Lab supply using Lateral MOSFETs

ha!! I saw the thread title and thought 'awesome, I have everything for this in my parts draw' then they talked you out of laterals ... lol. I have a bunch of the dual die semelab/allfet and exicons and can easily spare 4-6 (I reckon I can perhaps run them hotter, due to them being the big daddy parts?) then the forum talked you out of it ... hehe. I reckon i'll push ahead and play with the spice and do up a pcb of my own for the laterals. been meaning to knock something like this up for years and never got around to it, but I figure I can either mount them remotely on the sink and use them for something else if I really need them, but this way I can maybe add a second set of higher voltage rails and use it as a psu for the J2 i'm building when i'm not using it for a lab supply. only thing i'm missing is a suitable transformer.

Good stuff Suzy!!
 
I'm also adapting this design for my purposes... won't be as nice as Suzy's implementation, but I also don't need ultra-low-drift for my application. I've got other power supplies for that.

What my challenge is going to be is to get a PAIR of 70V 8A power supplies into a single 2U enclosure. I've got a pair of heatsinks and a chassis from a Crest CA9, so we'll see how successful I really am. I think I also have a couple of 2U HP server fans for it too.

In any case, I strongly recommend using a transformer tap-switching system for something like this, otherwise the amount of heat being dissipated gets insane. A buck converter as a pre-regulator is better, but also more complicated to implement.

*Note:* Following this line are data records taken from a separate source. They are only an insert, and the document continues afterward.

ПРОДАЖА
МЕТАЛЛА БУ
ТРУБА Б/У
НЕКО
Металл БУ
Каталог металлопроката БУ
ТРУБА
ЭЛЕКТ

No reason you couldn't use lateral FETs for this, and I suspect you could get the current sharing worked out. The bigger issue is that they're (IMO) way too expensive for a power supply.
 
Yeah, the expense doesn't worry me.

A. They were bought and paid for long ago, so they are effectively free.
B. As a result, it would be more expensive (for me) to buy something else for the job.
C. I have built the amps I bought them for, plus spares for those, as well as some set aside to build Juma's SuSy BF862->OPA1632->Laterals circlotron, as I find that schematic intriguing and then some left over.
D. Moving forward I can't see myself building too many high powered Class A/B amps, as i'm using digital XO and thus it calls for multichannel/ lower individual power-amps.

Got plenty of verticals too, but nothing as beefy as the ALFETs and I suspect they would be more of a PITA to get right, so I figure the time saved its worthwhile by itself.

I dont have a lot of experience with high powered Bipolars, always favoring FETs in my amps, so dont have any stock to draw on.

Yes, I was looking at the various ways of lowering losses for lower VOUT. Since I will likely be running an active bridge, perhaps I can switch the secondaries between series/parallel that way, vs normal relays. Perhaps i'll treat it as a proof of concept for such a design for my amps, allowing lower rails for lower power when the volume is low. The Buck convertor angle is something for another day.